Preparation and Cooking
- In a bowl, mix the yogurt, lemon juice, oil, spices, garlic, and ginger, and add the chicken pieces. Then cover and refrigerate it for at least 4 hours, or overnight.
- Remove the chicken from the marinade, allowing any excess to drip off. Arrange the chicken pieces directly on a fire place grit (which should be placed in Area E), ensuring they are not touching each other.
- At the temperature range of 220-250oC, roast the chickens for about 10-15 min, then flip the pieces and roast for another 10-15 min, or until the chicken is fully cooked and has a nice char on the outside.
- Let it rest for a few minutes before serving.

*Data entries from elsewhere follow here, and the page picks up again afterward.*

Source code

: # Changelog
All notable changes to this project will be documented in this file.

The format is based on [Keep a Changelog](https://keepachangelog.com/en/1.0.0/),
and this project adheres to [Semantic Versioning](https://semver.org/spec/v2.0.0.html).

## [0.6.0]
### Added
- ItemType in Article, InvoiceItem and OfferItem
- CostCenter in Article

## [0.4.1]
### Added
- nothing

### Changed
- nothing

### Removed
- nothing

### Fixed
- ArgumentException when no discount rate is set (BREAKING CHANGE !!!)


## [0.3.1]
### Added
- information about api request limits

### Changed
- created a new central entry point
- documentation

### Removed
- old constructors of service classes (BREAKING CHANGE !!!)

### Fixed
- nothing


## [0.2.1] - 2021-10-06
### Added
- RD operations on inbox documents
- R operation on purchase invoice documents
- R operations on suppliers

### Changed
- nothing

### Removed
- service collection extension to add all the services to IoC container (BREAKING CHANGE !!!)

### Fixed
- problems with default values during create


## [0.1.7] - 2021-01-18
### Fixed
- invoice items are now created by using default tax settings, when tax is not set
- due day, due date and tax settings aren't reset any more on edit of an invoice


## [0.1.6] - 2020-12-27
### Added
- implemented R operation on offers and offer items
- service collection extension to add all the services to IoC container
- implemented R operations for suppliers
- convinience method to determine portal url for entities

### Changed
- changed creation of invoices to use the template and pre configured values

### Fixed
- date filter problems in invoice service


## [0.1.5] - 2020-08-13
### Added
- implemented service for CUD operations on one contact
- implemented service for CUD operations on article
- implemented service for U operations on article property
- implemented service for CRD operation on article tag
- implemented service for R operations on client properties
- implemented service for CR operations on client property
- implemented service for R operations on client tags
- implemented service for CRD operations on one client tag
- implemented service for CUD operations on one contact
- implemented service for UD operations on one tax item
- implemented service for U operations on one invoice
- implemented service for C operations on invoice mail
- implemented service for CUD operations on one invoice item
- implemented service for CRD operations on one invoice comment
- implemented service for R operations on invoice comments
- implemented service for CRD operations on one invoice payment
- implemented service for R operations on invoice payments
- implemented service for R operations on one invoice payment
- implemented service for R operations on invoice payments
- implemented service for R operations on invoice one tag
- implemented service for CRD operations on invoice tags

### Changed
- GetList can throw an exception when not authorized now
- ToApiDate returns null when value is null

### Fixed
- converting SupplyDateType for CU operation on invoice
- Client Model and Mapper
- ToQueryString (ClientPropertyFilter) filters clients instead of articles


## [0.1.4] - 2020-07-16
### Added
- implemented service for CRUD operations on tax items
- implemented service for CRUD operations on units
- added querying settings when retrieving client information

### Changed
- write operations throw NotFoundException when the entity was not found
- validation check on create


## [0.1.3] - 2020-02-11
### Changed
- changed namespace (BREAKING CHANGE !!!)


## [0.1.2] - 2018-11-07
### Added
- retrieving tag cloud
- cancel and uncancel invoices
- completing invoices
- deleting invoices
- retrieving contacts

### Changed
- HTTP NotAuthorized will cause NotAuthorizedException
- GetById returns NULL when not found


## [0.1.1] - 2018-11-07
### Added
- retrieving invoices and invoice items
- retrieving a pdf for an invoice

- Tandoori chicken is traditionally served with slices of onion, raita (a yogurt-based side dish) and lemon. It is also served with a side of mint-coriander chutney for dipping, and often accompanied by naan, Indian flatbread or basmati rice.
Hints and Comments
Tandoori chicken is often seen in a bright red color due to the spices used.